[Saved entries]
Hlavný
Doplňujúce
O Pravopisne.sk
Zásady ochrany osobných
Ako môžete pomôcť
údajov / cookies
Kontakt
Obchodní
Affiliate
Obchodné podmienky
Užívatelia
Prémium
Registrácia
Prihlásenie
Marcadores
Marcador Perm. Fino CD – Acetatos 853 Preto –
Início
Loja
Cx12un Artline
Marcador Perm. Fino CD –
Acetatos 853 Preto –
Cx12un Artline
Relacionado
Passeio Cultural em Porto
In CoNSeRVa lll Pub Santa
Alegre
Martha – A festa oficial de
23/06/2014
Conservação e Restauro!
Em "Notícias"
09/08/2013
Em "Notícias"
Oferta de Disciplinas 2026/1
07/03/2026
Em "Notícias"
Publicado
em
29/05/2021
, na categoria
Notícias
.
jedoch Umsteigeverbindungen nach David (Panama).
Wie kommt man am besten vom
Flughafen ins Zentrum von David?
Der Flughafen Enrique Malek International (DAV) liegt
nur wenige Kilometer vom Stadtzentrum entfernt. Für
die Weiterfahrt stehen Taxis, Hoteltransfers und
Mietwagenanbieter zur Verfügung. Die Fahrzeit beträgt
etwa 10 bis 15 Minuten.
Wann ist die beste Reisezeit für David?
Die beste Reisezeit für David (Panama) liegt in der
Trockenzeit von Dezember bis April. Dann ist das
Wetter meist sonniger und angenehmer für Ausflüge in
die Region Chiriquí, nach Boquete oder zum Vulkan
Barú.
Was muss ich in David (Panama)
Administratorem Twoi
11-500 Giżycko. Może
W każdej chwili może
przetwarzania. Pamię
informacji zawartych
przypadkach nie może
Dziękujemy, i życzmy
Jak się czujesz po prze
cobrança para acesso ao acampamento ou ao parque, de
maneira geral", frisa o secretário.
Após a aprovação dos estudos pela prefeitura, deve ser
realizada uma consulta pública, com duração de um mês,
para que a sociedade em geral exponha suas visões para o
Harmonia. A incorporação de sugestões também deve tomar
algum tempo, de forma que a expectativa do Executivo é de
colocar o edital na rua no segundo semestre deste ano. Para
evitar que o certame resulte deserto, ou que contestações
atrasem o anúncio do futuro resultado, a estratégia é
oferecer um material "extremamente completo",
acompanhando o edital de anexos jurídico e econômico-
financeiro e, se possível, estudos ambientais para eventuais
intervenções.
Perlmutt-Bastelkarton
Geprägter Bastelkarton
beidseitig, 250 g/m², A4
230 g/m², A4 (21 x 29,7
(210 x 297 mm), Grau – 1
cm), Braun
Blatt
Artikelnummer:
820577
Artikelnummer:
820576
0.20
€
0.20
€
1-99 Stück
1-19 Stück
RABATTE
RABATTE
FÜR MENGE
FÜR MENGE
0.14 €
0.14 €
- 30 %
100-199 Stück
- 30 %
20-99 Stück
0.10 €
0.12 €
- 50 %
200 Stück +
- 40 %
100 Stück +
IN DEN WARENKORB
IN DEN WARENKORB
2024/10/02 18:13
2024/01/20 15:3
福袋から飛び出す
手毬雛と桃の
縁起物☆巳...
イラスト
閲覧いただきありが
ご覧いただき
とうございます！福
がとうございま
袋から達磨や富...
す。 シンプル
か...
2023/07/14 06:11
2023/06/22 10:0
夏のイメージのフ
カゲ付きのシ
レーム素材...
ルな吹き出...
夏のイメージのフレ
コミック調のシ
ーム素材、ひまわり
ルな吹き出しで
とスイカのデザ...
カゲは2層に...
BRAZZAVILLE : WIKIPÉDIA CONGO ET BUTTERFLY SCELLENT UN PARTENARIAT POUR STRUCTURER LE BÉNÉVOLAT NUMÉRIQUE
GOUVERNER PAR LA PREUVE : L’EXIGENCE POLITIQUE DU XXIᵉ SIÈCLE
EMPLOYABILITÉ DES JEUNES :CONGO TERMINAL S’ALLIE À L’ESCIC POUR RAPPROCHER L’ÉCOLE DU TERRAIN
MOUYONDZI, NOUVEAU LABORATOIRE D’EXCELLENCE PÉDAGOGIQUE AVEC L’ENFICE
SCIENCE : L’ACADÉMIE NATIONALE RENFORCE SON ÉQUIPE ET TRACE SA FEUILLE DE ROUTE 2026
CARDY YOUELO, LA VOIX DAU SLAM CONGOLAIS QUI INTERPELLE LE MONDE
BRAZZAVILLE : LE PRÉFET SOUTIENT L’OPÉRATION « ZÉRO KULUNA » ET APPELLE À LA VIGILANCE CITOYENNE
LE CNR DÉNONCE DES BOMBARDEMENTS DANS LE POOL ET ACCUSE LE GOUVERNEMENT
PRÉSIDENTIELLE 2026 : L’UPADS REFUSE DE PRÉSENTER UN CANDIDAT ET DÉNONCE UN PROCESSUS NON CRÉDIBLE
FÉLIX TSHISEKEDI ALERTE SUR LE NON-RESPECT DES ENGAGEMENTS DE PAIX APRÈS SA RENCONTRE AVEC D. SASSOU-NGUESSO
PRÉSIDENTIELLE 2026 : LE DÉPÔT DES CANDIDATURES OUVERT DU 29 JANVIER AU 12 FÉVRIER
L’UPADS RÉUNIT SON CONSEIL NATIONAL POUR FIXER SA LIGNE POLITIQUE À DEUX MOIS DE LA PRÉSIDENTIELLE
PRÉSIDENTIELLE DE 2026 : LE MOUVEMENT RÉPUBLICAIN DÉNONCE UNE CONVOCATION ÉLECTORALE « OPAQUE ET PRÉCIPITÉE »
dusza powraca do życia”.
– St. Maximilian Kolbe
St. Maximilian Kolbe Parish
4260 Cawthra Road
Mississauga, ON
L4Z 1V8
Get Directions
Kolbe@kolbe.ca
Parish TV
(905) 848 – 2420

_TASK DETAILS_
Reproduce every line of the material above, keeping each one word for word and in its original order.

_ANSWER AREA_
Hlavný
Doplňujúce
O Pravopisne.sk
Zásady ochrany osobných
Ako môžete pomôcť
údajov / cookies
Kontakt
Obchodní
Affiliate
Obchodné podmienky
Užívatelia
Prémium
Registrácia
Prihlásenie
Marcadores
Marcador Perm. Fino CD – Acetatos 853 Preto –
Início
Loja
Cx12un Artline
Marcador Perm. Fino CD –
Acetatos 853 Preto –
Cx12un Artline
Relacionado
Passeio Cultural em Porto
In CoNSeRVa lll Pub Santa
Alegre
Martha – A festa oficial de
23/06/2014
Conservação e Restauro!
Em "Notícias"
09/08/2013
Em "Notícias"
Oferta de Disciplinas 2026/1
07/03/2026
Em "Notícias"
Publicado
em
29/05/2021
, na categoria
Notícias
.
jedoch Umsteigeverbindungen nach David (Panama).
Wie kommt man am besten vom
Flughafen ins Zentrum von David?
Der Flughafen Enrique Malek International (DAV) liegt
nur wenige Kilometer vom Stadtzentrum entfernt. Für
die Weiterfahrt stehen Taxis, Hoteltransfers und
Mietwagenanbieter zur Verfügung. Die Fahrzeit beträgt
etwa 10 bis 15 Minuten.
Wann ist die beste Reisezeit für David?
Die beste Reisezeit für David (Panama) liegt in der
Trockenzeit von Dezember bis April. Dann ist das
Wetter meist sonniger und angenehmer für Ausflüge in
die Region Chiriquí, nach Boquete oder zum Vulkan
Barú.
Was muss ich in David (Panama)
Administratorem Twoi
11-500 Giżycko. Może
W każdej chwili może
przetwarzania. Pamię
informacji zawartych
przypadkach nie może
Dziękujemy, i życzmy
Jak się czujesz po prze
cobrança para acesso ao acampamento ou ao parque, de
maneira geral", frisa o secretário.
Após a aprovação dos estudos pela prefeitura, deve ser
realizada uma consulta pública, com duração de um mês,
para que a sociedade em geral exponha suas visões para o
Harmonia. A incorporação de sugestões também deve tomar
algum tempo, de forma que a expectativa do Executivo é de
colocar o edital na rua no segundo semestre deste ano. Para
evitar que o certame resulte deserto, ou que contestações
atrasem o anúncio do futuro resultado, a estratégia é
oferecer um material "extremamente completo",
acompanhando o edital de anexos jurídico e econômico-
financeiro e, se possível, estudos ambientais para eventuais
intervenções.
Perlmutt-Bastelkarton
Geprägter Bastelkarton
beidseitig, 250 g/m², A4
230 g/m², A4 (21 x 29,7
(210 x 297 mm), Grau – 1
cm), Braun
Blatt
Artikelnummer:
820577
Artikelnummer:
820576
0.20
€
0.20
€
1-99 Stück
1-19 Stück
RABATTE
RABATTE
FÜR MENGE
FÜR MENGE
0.14 €
0.14 €
- 30 %
100-199 Stück
- 30 %
20-99 Stück
0.10 €
0.12 €
- 50 %
200 Stück +
- 40 %
100 Stück +
IN DEN WARENKORB
IN DEN WARENKORB
2024/10/02 18:13
2024/01/20 15:3
福袋から飛び出す
手毬雛と桃の
縁起物☆巳...
イラスト
閲覧いただきありが
ご覧いただき
とうございます！福
がとうございま
袋から達磨や富...
す。 シンプル
か...
2023/07/14 06:11
2023/06/22 10:0
夏のイメージのフ
カゲ付きのシ
レーム素材...
ルな吹き出...
夏のイメージのフレ
コミック調のシ
ーム素材、ひまわり
ルな吹き出しで
とスイカのデザ...
カゲは2層に...
BRAZZAVILLE : WIKIPÉDIA CONGO ET BUTTERFLY SCELLENT UN PARTENARIAT POUR STRUCTURER LE BÉNÉVOLAT NUMÉRIQUE
GOUVERNER PAR LA PREUVE : L’EXIGENCE POLITIQUE DU XXIᵉ SIÈCLE
EMPLOYABILITÉ DES JEUNES :CONGO TERMINAL S’ALLIE À L’ESCIC POUR RAPPROCHER L’ÉCOLE DU TERRAIN
MOUYONDZI, NOUVEAU LABORATOIRE D’EXCELLENCE PÉDAGOGIQUE AVEC L’ENFICE
SCIENCE : L’ACADÉMIE NATIONALE RENFORCE SON ÉQUIPE ET TRACE SA FEUILLE DE ROUTE 2026
CARDY YOUELO, LA VOIX DAU SLAM CONGOLAIS QUI INTERPELLE LE MONDE
BRAZZAVILLE : LE PRÉFET SOUTIENT L’OPÉRATION « ZÉRO KULUNA » ET APPELLE À LA VIGILANCE CITOYENNE
LE CNR DÉNONCE DES BOMBARDEMENTS DANS LE POOL ET ACCUSE LE GOUVERNEMENT
PRÉSIDENTIELLE 2026 : L’UPADS REFUSE DE PRÉSENTER UN CANDIDAT ET DÉNONCE UN PROCESSUS NON CRÉDIBLE
FÉLIX TSHISEKEDI ALERTE SUR LE NON-RESPECT DES ENGAGEMENTS DE PAIX APRÈS SA RENCONTRE AVEC D. SASSOU-NGUESSO
PRÉSIDENTIELLE 2026 : LE DÉPÔT DES CANDIDATURES OUVERT DU 29 JANVIER AU 12 FÉVRIER
L’UPADS RÉUNIT SON CONSEIL NATIONAL POUR FIXER SA LIGNE POLITIQUE À DEUX MOIS DE LA PRÉSIDENTIELLE
PRÉSIDENTIELLE DE 2026 : LE MOUVEMENT RÉPUBLICAIN DÉNONCE UNE CONVOCATION ÉLECTORALE « OPAQUE ET PRÉCIPITÉE »
dusza powraca do życia”.
– St. Maximilian Kolbe
St. Maximilian Kolbe Parish
4260 Cawthra Road
Mississauga, ON
L4Z 1V8
Get Directions
Kolbe@kolbe.ca
Parish TV
(905) 848 – 2420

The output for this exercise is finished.